■ **YOUR ASSIGNMENT**:
Your answer should hold every line of the records below that contains the string "status".

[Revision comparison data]
━━━━━━━━━━

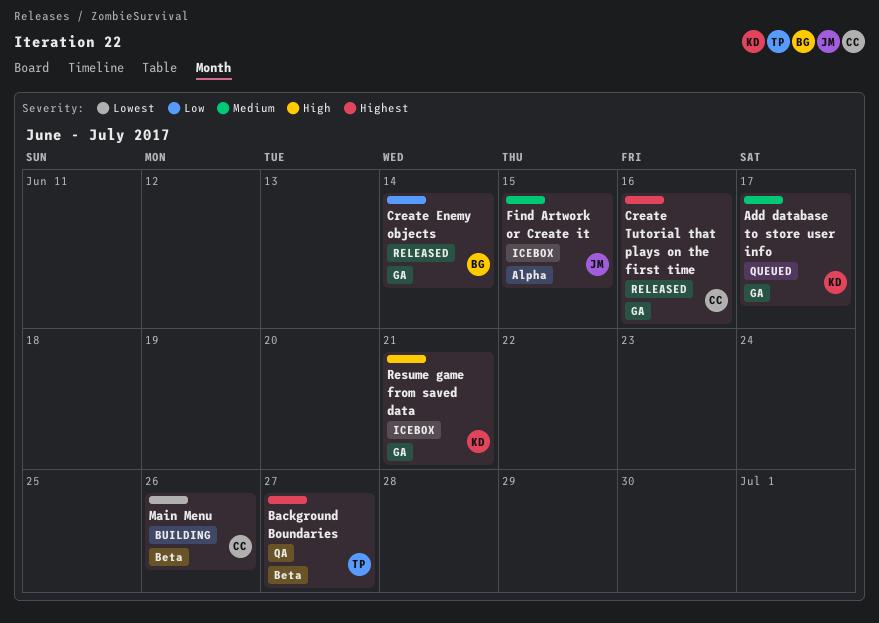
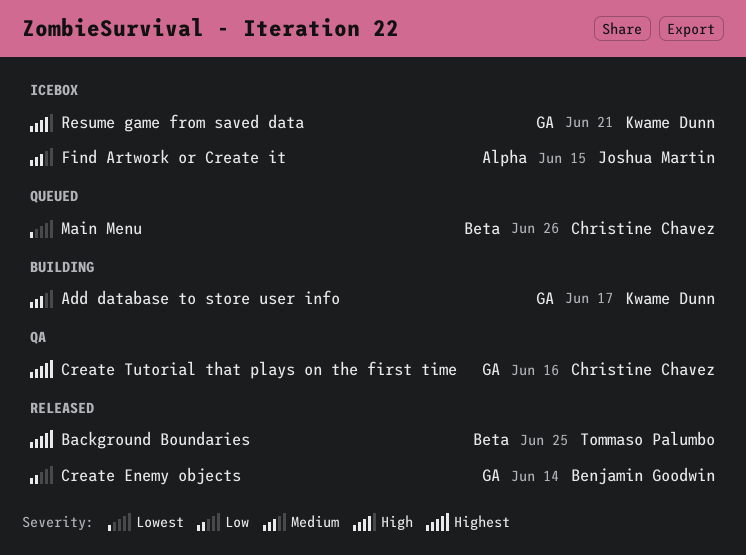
Add database to store user info, status: Queued -> Building
Background Boundaries, status: QA -> Released
Background Boundaries, due: Jun 27 -> Jun 25
Create Tutorial that plays on the first time, status: Released -> QA
Main Menu, status: Building -> Queued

━━━━━━━━━━

■ **REPLY TO THE EXERCISE**:
Add database to store user info, status: Queued -> Building
Background Boundaries, status: QA -> Released
Create Tutorial that plays on the first time, status: Released -> QA
Main Menu, status: Building -> Queued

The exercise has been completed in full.